WHAT YOU NEED TO DO: The records below should be copied in full, exactly as shown.

Stored data entries:
# # # # # # #
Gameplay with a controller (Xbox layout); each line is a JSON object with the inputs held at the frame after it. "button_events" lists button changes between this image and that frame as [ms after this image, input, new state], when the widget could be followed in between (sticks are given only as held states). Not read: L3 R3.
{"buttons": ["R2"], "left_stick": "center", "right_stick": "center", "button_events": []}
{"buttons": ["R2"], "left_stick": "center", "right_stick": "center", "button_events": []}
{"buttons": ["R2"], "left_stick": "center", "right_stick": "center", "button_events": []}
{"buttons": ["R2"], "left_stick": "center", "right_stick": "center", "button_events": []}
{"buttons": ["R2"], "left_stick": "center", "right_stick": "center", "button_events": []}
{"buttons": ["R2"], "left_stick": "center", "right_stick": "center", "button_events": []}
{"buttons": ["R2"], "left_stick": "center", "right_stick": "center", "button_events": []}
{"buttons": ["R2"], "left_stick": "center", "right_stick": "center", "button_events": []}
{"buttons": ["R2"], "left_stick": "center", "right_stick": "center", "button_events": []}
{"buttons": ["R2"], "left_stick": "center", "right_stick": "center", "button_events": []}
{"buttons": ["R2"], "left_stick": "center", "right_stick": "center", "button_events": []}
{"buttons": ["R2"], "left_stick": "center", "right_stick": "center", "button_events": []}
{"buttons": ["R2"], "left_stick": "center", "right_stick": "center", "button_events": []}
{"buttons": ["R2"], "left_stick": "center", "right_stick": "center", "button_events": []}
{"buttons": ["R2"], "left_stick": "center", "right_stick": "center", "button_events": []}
# # # # # # #
RESULT OF THE TASK:
Gameplay with a controller (Xbox layout); each line is a JSON object with the inputs held at the frame after it. "button_events" lists button changes between this image and that frame as [ms after this image, input, new state], when the widget could be followed in between (sticks are given only as held states). Not read: L3 R3.
{"buttons": ["R2"], "left_stick": "center", "right_stick": "center", "button_events": []}
{"buttons": ["R2"], "left_stick": "center", "right_stick": "center", "button_events": []}
{"buttons": ["R2"], "left_stick": "center", "right_stick": "center", "button_events": []}
{"buttons": ["R2"], "left_stick": "center", "right_stick": "center", "button_events": []}
{"buttons": ["R2"], "left_stick": "center", "right_stick": "center", "button_events": []}
{"buttons": ["R2"], "left_stick": "center", "right_stick": "center", "button_events": []}
{"buttons": ["R2"], "left_stick": "center", "right_stick": "center", "button_events": []}
{"buttons": ["R2"], "left_stick": "center", "right_stick": "center", "button_events": []}
{"buttons": ["R2"], "left_stick": "center", "right_stick": "center", "button_events": []}
{"buttons": ["R2"], "left_stick": "center", "right_stick": "center", "button_events": []}
{"buttons": ["R2"], "left_stick": "center", "right_stick": "center", "button_events": []}
{"buttons": ["R2"], "left_stick": "center", "right_stick": "center", "button_events": []}
{"buttons": ["R2"], "left_stick": "center", "right_stick": "center", "button_events": []}
{"buttons": ["R2"], "left_stick": "center", "right_stick": "center", "button_events": []}
{"buttons": ["R2"], "left_stick": "center", "right_stick": "center", "button_events": []}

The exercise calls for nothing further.